“Do you allow electronic media to wander at will? That is a very bad idea. We make all press wear name badges with big fat ribbons that say PRESS.”
That was the advice offered by Hope Levy Kott, Project Director, IQ Solutions, Rockville, Md., during a discussion on the meeting industry listserv (www.mim.com) concerning negative media coverage of . With the widely publicized issuance of the Pharmaceutical Research and Manufacturers of America's new ethical code for relationships with health care professionals, it's a no-brainer that the press will continue its investigative coverage, and it behooves planners to be proactive. We followed up with Kott to gain more of her insights, as she has much experience in dealing with high-profile meetings. In the few months before we interviewed her, her company had organized meetings on hot topics such as bioterrorism, immunization, West Nile Virus, and the impact of environmental toxins on childhood development.
Q: Why did you write that is it a bad idea to let journalists wander at will? How do you balance freedom of the press with protecting your organization's meeting?
A: As most of my meetings are for the government, the press is allowed into all sessions that are not closed because of privacy issues, trade secrets, etc. However, I prefer that electronic media be placed in one spot, rather than wandering. The meeting is for the meeting participants, not exclusively for the convenience of the press.
Some camera crews are very aggressive about getting a particular shot and don't care if they are blocking the view of the audience. Lighting shining in a speaker's eyes can be very intrusive and can make even the most honest of souls look shifty. Camera lighting can also wash out the screen in an audiovisual presentation, blinding a speaker and ruining a presentation. I once had a cameraman walk behind a speaker who was delivering the results of a conference on a timed satellite broadcast. We were paying for good air time for the speaker, not so the cameraman's Mom could see how good he looked on television!
Q: What if a press person disobeys your instructions?
A: Usually if one is even-handed in enforcing regulations, and helps them get what they need — access — you can deal with them. This is the job of trained professionals — I have learned so much from our media relations staff. We work in close cooperation. I once had a camera crew show up at a meeting on chronic fatigue syndrome. They wanted access not only to the meeting, but also to the comfort room we had set up to provide a place to rest for participants with the syndrome. When we found the crew there against our wishes, we had them removed. When we spoke to our client and to audience members, we were surprised to learn that they had no problems with giving the press access everywhere. The audience members — many of whom were patients or family members — were anxious to get their story told.
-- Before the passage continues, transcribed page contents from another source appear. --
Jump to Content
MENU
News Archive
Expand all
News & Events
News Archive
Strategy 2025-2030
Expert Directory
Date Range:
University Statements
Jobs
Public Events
Q: How should organizations respond after the fact to a negative article — such as the Washington Post article about the American Psychiatric Association meeting in May?
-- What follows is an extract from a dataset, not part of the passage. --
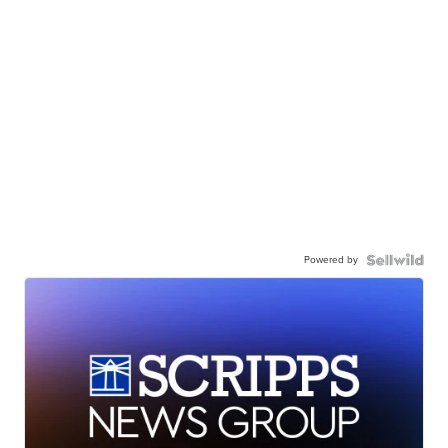
Powered by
A: Honestly. The press had some valid points to make. Would the meeting have been the same without all the [corporate] sponsorships? Probably not. Is it possible to have a high quality education meeting without all the frills? Sure, I do it all the time.
Q: What strikes me about some of the negative coverage is that the journalists do not seem well-versed in the guidelines regulating medical meetings. How can meeting organizers better educate the media?
A: We need to do more as an industry to get out the message that our meetings have a real educational purpose and are not just about lavish parties and giveaways. I think many in our industry also do a disservice to our clients with the lavish parties and giveaways that were the target of the APA story.
I also think we can do more to educate [the media] about our process in press packets; for instance, how we ask speakers about their financial ties to drug companies and acknowledge when there are conflicts of interest. I'd love to see a session on dealing with the press at our industry meetings. The Office of Medical Applications of Research has an entire program dedicated to helping the media understand and accurately report on medical developments. It is a model that we as an industry should emulate.